REQUIRED WORK ->
Produce word for word the lines of the data below running from the one that has "ви отримати його" to the one that has "Lees meer →", inclusive, and no others.

Data items ->
====

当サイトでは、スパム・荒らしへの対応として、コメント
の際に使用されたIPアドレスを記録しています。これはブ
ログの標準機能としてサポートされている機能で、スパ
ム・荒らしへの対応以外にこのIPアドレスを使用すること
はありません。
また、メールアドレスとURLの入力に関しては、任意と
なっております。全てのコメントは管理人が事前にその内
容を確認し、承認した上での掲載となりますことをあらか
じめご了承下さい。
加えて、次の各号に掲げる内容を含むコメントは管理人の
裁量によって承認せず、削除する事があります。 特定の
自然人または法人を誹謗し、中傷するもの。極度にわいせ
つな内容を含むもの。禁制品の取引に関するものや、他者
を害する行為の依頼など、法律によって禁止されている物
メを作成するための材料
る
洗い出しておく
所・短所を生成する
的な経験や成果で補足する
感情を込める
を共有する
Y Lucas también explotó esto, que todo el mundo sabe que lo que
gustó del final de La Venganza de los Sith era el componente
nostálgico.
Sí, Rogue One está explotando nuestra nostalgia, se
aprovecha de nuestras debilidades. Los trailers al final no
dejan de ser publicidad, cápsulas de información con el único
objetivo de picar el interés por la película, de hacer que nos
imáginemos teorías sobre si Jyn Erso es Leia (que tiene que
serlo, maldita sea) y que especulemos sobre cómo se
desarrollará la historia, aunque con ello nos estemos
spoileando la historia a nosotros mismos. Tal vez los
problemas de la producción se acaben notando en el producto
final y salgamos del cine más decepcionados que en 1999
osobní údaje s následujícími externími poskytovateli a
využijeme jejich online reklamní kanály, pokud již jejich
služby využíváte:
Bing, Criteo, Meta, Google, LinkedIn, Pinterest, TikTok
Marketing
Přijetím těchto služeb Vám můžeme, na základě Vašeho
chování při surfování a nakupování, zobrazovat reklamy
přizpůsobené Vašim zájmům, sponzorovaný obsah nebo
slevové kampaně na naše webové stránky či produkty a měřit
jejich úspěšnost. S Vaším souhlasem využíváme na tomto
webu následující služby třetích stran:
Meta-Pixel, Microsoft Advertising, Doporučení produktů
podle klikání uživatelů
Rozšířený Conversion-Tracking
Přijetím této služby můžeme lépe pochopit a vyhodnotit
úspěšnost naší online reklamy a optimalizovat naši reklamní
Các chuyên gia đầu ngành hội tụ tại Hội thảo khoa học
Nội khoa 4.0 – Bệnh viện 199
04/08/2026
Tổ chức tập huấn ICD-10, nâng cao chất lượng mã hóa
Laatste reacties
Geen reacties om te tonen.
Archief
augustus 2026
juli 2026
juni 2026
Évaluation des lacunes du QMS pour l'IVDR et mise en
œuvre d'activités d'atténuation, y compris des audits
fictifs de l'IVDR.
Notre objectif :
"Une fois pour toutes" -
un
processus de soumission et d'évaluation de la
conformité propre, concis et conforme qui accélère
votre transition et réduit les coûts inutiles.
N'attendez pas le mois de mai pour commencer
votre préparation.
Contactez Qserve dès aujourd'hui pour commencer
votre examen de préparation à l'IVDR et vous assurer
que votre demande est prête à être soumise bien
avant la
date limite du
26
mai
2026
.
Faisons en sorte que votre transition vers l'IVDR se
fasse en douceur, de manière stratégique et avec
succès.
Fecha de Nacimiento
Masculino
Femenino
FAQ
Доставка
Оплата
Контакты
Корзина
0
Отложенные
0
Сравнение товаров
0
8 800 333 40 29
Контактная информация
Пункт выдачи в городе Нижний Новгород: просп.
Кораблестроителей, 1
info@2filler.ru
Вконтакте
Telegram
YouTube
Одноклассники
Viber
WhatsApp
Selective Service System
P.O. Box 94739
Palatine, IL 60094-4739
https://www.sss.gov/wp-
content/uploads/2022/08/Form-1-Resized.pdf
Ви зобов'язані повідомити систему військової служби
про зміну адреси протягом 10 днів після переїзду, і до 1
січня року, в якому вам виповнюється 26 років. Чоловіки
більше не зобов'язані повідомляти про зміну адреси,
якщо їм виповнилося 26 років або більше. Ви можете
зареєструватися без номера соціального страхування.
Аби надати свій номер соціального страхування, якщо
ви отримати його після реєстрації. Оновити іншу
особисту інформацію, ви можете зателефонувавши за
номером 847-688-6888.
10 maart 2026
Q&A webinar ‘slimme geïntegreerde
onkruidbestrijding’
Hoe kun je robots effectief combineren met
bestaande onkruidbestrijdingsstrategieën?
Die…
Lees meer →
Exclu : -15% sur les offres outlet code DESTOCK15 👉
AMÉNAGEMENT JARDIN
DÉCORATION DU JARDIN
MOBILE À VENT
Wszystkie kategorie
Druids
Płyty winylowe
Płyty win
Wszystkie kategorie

====

SOLUTION TO THIS PROBLEM ->
ви отримати його після реєстрації. Оновити іншу
особисту інформацію, ви можете зателефонувавши за
номером 847-688-6888.
10 maart 2026
Q&A webinar ‘slimme geïntegreerde
onkruidbestrijding’
Hoe kun je robots effectief combineren met
bestaande onkruidbestrijdingsstrategieën?
Die…
Lees meer →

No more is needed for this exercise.